Recorded in less than a week, the track features an assortment of voices, from Marc Anthony to Gina Rodriguez, Jennifer Lopez to Rita Moreno (who co-starred in the 1961 production of West Side Story for the big screen), but their assemblage, especially as presented in the song’s video, reflects the causal collaboration and mingling of the parranda, the Puerto Rican holiday tradition of coming together—friends, relatives, neighbors, and strangers—over music, singing aguinaldos, sharing food and drink. The “Almost Like Praying” video culminates in a series of shots of the performers laughing and dancing, posing for selfies, which is key to the project of the song, an exemplification of the kind of community necessary for the survival of Puerto Rico.

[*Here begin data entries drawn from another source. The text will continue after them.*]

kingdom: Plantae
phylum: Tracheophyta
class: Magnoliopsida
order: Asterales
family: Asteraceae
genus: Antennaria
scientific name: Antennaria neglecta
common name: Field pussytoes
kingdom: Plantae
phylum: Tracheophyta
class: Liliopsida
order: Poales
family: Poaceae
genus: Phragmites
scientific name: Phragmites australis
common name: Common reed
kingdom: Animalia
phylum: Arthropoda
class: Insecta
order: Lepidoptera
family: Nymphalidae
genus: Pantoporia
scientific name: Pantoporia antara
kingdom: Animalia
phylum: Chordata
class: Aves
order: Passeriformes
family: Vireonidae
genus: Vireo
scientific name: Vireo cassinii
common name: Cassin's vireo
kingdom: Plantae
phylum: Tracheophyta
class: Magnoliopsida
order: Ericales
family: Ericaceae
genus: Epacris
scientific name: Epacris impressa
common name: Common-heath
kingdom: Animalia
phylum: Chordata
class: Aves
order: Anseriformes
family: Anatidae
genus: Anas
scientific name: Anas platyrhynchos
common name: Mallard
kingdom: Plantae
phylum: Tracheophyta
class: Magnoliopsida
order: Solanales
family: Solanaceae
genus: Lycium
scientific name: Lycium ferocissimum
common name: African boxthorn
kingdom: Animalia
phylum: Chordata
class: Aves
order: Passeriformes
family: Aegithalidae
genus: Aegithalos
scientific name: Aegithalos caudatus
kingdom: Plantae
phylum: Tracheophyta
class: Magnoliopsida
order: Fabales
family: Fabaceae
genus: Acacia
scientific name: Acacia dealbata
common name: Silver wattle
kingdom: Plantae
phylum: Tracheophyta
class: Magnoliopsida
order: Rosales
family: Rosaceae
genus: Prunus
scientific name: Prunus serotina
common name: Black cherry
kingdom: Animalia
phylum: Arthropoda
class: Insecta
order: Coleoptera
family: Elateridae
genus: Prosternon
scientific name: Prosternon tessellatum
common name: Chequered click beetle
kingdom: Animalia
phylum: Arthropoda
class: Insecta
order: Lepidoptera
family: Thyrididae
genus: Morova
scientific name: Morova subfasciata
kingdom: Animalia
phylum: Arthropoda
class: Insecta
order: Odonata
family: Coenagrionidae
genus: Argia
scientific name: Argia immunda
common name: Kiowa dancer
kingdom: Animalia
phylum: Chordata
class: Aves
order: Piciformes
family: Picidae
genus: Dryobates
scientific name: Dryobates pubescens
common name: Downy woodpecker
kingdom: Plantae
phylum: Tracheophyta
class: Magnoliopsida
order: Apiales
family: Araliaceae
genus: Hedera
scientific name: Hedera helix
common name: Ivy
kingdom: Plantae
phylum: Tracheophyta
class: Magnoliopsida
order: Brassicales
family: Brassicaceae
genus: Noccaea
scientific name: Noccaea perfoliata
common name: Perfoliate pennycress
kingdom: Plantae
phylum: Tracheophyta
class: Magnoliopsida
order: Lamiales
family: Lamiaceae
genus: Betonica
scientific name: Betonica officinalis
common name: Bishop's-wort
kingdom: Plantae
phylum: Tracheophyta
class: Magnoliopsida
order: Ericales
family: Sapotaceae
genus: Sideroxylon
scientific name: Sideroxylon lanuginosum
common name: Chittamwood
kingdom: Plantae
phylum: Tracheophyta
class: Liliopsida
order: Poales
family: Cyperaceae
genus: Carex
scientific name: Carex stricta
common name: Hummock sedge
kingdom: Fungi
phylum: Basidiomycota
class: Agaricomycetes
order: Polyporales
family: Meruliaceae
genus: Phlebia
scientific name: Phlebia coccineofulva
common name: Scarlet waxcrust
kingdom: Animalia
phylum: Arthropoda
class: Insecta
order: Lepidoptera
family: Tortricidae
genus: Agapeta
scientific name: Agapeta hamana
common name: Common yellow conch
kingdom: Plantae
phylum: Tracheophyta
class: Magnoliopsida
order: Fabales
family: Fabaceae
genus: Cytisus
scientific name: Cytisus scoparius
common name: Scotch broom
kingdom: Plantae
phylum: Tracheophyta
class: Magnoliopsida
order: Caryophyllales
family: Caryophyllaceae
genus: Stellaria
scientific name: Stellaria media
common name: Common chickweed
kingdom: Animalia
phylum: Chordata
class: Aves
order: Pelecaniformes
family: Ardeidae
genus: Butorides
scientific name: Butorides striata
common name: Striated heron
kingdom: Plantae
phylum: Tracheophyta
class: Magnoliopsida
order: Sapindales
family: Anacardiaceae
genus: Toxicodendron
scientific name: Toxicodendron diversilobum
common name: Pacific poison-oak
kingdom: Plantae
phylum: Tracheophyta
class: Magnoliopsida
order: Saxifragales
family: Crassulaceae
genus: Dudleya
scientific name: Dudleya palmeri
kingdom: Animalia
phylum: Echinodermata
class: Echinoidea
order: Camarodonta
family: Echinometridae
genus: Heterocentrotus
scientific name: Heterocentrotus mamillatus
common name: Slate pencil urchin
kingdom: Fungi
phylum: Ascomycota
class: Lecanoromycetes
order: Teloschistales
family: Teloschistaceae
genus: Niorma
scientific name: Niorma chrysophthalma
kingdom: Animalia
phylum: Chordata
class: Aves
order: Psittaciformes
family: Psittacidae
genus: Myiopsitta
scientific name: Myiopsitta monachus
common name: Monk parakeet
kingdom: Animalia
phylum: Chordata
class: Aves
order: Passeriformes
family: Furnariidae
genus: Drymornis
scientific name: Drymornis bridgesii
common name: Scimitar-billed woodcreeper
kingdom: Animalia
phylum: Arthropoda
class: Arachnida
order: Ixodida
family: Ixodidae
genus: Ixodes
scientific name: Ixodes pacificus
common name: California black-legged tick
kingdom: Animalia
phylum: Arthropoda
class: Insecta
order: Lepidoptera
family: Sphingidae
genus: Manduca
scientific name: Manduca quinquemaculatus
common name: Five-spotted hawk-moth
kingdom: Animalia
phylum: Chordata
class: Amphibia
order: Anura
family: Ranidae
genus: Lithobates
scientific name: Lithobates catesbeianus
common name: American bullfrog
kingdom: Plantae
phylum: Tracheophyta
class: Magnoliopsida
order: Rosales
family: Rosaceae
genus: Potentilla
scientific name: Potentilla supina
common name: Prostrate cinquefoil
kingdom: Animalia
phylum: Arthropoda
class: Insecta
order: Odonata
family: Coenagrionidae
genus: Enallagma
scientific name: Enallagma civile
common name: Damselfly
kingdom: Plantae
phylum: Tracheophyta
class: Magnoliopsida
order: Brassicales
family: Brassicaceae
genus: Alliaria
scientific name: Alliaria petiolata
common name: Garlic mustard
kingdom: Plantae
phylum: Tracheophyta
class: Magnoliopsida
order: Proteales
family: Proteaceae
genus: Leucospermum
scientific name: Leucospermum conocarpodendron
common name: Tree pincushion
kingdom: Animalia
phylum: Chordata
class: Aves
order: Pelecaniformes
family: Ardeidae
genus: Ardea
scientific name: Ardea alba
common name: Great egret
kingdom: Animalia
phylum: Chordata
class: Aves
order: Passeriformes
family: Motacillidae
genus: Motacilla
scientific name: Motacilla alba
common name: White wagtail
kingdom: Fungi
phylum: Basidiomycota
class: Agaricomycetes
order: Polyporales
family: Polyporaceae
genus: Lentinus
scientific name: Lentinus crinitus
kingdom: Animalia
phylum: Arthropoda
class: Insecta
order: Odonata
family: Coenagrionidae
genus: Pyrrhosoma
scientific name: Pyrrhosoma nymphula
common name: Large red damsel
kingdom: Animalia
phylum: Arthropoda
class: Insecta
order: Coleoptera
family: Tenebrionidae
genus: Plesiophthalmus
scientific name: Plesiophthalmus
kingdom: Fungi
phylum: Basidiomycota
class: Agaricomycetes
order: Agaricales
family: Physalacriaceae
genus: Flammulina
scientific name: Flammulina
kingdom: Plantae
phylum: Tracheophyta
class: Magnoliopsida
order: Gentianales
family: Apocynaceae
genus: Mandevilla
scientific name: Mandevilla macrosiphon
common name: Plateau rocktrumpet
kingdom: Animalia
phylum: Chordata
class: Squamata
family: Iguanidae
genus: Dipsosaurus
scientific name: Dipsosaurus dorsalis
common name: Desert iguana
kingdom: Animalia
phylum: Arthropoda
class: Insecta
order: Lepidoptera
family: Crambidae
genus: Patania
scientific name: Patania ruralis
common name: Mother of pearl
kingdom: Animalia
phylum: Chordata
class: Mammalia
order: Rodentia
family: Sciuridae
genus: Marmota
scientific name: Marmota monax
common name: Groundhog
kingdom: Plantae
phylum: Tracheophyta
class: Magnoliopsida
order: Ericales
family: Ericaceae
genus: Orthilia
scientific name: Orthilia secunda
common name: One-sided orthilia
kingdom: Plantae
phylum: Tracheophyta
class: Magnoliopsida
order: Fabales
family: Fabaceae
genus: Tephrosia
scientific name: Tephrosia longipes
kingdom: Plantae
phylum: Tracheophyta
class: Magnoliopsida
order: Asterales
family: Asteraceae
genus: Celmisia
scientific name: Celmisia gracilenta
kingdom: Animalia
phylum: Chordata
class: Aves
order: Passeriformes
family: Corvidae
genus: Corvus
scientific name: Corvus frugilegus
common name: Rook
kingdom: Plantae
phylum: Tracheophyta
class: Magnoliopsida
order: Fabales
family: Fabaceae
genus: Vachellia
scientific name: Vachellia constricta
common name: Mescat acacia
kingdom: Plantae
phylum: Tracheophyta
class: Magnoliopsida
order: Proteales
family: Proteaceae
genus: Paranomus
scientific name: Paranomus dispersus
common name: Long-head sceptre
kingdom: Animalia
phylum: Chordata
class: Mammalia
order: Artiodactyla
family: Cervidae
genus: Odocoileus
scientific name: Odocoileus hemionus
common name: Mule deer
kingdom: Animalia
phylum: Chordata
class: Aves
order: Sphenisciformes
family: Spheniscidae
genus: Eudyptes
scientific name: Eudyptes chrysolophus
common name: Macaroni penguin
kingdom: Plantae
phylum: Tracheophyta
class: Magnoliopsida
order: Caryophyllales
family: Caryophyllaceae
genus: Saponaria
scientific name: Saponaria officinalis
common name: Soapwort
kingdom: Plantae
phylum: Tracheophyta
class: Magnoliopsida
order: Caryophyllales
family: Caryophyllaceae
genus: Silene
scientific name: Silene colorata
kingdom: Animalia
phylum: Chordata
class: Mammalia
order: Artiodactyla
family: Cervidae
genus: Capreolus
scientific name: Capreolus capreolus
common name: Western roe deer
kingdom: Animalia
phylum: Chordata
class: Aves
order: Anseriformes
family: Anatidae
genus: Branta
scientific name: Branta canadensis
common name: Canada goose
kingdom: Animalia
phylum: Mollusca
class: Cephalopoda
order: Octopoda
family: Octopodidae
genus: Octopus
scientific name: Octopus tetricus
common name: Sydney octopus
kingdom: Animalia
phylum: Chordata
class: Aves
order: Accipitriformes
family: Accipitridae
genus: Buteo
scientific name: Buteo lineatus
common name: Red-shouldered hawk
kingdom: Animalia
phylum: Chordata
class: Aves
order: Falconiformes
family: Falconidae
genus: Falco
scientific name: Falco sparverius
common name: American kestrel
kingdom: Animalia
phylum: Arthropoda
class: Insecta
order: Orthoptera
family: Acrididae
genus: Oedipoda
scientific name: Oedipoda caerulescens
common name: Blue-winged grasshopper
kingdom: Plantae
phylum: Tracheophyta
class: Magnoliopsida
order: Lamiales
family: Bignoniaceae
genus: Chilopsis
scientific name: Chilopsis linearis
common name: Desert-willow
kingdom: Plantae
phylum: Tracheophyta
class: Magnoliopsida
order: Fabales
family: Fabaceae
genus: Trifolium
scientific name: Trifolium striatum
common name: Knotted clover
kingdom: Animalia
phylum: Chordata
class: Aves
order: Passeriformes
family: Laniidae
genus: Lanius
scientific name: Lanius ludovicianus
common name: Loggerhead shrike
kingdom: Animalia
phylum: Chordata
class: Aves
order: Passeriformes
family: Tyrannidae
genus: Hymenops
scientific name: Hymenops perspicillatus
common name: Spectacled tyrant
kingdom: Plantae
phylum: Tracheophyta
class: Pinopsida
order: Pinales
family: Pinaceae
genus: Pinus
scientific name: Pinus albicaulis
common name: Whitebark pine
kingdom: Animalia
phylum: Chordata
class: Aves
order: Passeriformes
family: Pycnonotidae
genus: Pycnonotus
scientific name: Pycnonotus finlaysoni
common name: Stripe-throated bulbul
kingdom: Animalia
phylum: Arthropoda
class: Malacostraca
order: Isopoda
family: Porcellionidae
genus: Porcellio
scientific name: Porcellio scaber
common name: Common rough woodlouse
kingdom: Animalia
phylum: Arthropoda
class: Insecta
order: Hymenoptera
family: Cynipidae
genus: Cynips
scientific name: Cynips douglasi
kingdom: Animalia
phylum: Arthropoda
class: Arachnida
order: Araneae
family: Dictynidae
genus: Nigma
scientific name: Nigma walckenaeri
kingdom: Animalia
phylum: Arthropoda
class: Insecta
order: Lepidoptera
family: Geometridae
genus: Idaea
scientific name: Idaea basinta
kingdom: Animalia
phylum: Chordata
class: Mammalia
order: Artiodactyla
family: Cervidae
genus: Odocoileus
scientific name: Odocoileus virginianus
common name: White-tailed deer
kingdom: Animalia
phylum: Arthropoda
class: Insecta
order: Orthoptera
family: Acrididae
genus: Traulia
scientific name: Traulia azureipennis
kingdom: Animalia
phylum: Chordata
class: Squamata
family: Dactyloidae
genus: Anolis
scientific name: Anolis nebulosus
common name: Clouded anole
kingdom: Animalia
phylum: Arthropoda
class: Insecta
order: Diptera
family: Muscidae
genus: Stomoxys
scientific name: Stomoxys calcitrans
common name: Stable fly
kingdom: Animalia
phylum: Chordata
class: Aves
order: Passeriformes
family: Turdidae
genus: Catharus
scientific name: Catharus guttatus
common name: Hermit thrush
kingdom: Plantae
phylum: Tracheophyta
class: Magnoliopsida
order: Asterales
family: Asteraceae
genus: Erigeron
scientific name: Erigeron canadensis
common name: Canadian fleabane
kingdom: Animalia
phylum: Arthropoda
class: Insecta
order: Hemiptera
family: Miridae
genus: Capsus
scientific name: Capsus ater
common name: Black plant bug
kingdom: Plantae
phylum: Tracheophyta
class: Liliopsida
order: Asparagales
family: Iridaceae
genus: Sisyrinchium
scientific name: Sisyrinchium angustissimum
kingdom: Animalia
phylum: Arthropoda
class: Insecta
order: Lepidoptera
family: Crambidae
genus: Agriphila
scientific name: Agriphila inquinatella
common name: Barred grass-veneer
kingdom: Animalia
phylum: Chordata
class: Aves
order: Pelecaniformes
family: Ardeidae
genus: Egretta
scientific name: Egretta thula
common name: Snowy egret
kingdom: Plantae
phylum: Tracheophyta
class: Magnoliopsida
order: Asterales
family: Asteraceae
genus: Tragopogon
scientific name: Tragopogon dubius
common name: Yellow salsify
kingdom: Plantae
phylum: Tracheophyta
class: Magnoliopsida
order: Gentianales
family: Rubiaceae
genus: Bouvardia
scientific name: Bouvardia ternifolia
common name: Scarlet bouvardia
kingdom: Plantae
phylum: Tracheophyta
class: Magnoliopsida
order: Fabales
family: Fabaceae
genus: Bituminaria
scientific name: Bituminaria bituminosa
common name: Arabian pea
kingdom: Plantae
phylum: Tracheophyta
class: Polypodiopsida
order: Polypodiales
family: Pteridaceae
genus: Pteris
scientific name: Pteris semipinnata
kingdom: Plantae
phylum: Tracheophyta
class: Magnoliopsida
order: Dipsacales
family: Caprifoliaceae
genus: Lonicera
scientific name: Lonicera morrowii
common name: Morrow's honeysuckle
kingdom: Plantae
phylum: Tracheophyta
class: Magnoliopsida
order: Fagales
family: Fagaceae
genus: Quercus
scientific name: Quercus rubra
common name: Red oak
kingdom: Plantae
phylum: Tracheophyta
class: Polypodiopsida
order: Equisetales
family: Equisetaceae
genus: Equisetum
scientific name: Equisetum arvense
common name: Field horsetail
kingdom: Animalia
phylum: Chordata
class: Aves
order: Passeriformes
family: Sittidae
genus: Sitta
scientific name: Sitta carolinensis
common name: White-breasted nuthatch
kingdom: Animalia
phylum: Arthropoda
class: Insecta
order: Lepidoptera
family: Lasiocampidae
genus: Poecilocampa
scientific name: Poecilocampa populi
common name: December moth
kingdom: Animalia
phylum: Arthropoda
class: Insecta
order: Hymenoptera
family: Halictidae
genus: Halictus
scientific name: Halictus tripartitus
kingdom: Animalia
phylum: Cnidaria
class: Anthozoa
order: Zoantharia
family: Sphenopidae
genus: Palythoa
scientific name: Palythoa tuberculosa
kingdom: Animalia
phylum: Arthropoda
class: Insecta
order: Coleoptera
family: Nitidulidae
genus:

Indeed, in interviews, Miranda has spoken explicitly of his “faith” in such models of community, in the connections between humans—predicated on a basic emotional ability which, in turn, he claims Trump lacks. “If the government was commensurate with the response of the American people we would be on the road to recovery,” Miranda told Billboard. “I’ve got little kids breaking their piggy banks or families delaying their vacations because they’re donating money, or even people saying instead of presents for my birthday send them to Puerto Rico. My faith in our country is stronger than ever despite our challenges.” He similarly reads the response to the song not as a reflection of his skills as a producer (or the tune’s catchy beat) but as a manifestation of compassion: “I’ve been so overwhelmed by how giving the American people and people all over the world, have been.”
Surely the underlying prayer of “Almost Like Praying” is not just for Americans to empty their piggy banks in order to help their brothers and sisters in Puerto Rico, but for this song to prompt American citizens to realize that the catastrophe in Puerto Rico predated the storm, and is, indeed, the result of American policy; policy rooted in imperialism and its corollary racism; policy inconsistent with the basic legal ideals of democracy; and policy the result of which is radical injustice.
Yet critique—like prayer—is not enough. What is required in the future is political action, both on the mainland and on the island, in Washington and in San Juan, to imagine a just, equal, and sustainable community for Puerto Rico.